Not only can you place reasonable limits on reassessments, you can also require extras:

Require a metacognitive reflection. When a student submits a revision of a proof, require a brief but substantive reflection that summarizes the important items that caused issues on the previous submission, along with a specific explanation of what they did to improve their understanding and how they have demonstrated that improvement.
Require evidence of successful practice. In skills-oriented assessments, you might require students to work additional exercises related to the work being reattempted, and submit those as a down payment on a revision, or alongside a revision. You don't necessarily have to grade the additional practice, just give it a once-over to make sure it's mostly OK and done with good-faith effort. Then you evaluate the reattempt.

Finally, on a reattempt, you can ask students to mix up their methods. For example, you might require some (or all!) reattempts to be done orally in your office hours; or perhaps through a Flipgrid video. This isn't a penalty by any means, but it asks the student to try again but this time in a different way. That can help you be more sure that the reattempt is not just done mindlessly; it can also help the student, because changing up the approach can help them learn and retain the concepts better.

Above all: Feedback loops

What I've stressed through all of these Four Pillars articles is what's on the "ceiling" of the visual: Feedback loops.

All human learning happens by engagement with a feedback loop, and we are simply remodeling our grading practices to be more in line with that fact. Giving reattempts without penalty is, in my view, the visible sign that we are serious about that alignment. But all of the pillars are grounded in the idea that grading should be about growth, and this takes time, effort, communication, and patience.

Bonus extra thoughts

Beware of pushback from students if you use a policy of reattempts without penalty. Wait, what? Students? Why would they push back on this when there is virtually no downside for them? I know it seems weird, but it's real. The ones who push back are the highest-flying students, the ones who take great pride in getting things right the first time. They are the ones for whom this concept will seem singularly unfair. In fact the first time I tried a reattempt policy in a class — a Calculus 2 class for engineers at Vanderbilt, so high-flying students indeed — one of them accused me of practicing "academic communism". I'm no therapist, but I think there's a line between taking pride in work well-done and centering how you value yourself as a human being on getting good grades. In some ways I think those kinds of students need growth-focused grading practices more than the ones who struggle with the material.
There's another objection to reassessment policies related to something I mentioned above: If students can reassess (particularly if there's no penalty) then they might not put their best work into an early concept, which is then built upon a later concept which is also assessed, and so on — creating a snowball effect where students are having to assess on newer topics before mastering the older ones. This snowballing is a little worse than simply falling behind in a class because it creates exponential growth in student assessments. This too is a legitimate concern.
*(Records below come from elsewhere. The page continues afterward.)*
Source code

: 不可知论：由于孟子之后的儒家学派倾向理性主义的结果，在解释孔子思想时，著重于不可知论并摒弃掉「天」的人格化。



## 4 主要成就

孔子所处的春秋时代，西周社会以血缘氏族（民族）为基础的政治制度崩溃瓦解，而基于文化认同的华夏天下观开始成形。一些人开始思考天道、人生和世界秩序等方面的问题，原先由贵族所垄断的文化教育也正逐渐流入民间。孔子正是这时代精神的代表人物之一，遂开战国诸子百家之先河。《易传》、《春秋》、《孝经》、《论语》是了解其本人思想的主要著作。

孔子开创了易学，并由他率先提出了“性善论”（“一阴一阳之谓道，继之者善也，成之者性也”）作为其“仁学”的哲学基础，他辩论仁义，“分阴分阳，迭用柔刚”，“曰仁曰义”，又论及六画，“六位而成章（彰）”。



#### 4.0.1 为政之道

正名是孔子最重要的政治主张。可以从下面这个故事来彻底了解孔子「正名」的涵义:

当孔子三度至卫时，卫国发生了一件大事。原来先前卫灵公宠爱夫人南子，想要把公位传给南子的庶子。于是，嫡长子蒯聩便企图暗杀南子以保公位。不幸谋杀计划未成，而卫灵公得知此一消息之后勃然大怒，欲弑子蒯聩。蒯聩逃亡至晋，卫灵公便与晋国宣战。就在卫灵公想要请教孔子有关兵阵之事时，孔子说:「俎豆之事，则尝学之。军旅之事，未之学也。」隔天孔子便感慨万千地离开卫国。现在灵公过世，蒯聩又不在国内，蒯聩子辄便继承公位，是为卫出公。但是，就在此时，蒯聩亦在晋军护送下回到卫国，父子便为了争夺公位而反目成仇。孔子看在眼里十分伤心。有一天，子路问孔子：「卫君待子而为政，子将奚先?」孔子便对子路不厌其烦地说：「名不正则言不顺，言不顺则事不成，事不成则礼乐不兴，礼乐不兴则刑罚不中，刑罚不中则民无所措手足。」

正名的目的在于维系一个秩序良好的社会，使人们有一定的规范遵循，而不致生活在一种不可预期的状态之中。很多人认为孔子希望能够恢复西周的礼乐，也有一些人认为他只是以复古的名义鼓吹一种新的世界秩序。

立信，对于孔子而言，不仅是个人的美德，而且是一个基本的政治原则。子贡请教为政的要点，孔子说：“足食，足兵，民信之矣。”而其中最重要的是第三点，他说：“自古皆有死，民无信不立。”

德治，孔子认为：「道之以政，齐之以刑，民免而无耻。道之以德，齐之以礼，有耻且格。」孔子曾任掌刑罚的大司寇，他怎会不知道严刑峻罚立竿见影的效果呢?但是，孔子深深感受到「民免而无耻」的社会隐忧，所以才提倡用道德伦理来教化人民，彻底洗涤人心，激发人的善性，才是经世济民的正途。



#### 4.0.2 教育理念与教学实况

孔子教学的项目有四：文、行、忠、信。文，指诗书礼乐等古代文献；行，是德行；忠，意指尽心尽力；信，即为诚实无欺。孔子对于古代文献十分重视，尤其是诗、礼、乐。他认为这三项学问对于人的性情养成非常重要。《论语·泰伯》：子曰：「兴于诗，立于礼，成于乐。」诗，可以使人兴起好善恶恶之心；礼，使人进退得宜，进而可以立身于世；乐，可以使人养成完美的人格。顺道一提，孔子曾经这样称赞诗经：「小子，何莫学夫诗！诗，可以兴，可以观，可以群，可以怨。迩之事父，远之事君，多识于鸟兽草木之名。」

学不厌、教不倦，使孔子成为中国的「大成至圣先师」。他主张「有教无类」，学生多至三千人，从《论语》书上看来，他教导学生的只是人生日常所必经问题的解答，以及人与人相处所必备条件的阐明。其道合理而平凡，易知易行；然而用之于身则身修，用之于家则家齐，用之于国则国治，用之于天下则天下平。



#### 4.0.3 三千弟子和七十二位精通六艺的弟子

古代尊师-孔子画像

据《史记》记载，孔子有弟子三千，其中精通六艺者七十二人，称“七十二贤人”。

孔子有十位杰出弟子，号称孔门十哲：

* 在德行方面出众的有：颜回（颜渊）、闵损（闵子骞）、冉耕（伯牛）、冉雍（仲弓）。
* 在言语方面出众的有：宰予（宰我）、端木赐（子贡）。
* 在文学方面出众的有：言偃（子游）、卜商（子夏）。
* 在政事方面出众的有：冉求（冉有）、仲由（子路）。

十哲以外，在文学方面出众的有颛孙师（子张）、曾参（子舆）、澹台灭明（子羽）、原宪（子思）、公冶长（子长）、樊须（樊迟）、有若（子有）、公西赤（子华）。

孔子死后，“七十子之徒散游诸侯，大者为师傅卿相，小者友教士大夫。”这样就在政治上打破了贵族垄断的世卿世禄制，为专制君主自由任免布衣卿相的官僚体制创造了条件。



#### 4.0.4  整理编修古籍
It merits a deeper dive, but for now: (1) I think you can address the snowballing issue pretty effectively just by frequent, high-quality communication with students and by keeping the individual standards simple, and (2) we have to remember humans don't learn in a linear way, where we master a subject first before moving on to something else that depends on the earlier subject. We're constantly having to go back to prior knowledge and practice, fill in gaps, unlearn bad habits, etc. So while the snowball effect can be serious, I don't see it as a glitch in alternative grading setups but an organic reflection of how lifelong learning takes place. It has to be managed but its presence doesn't mean the system is broken.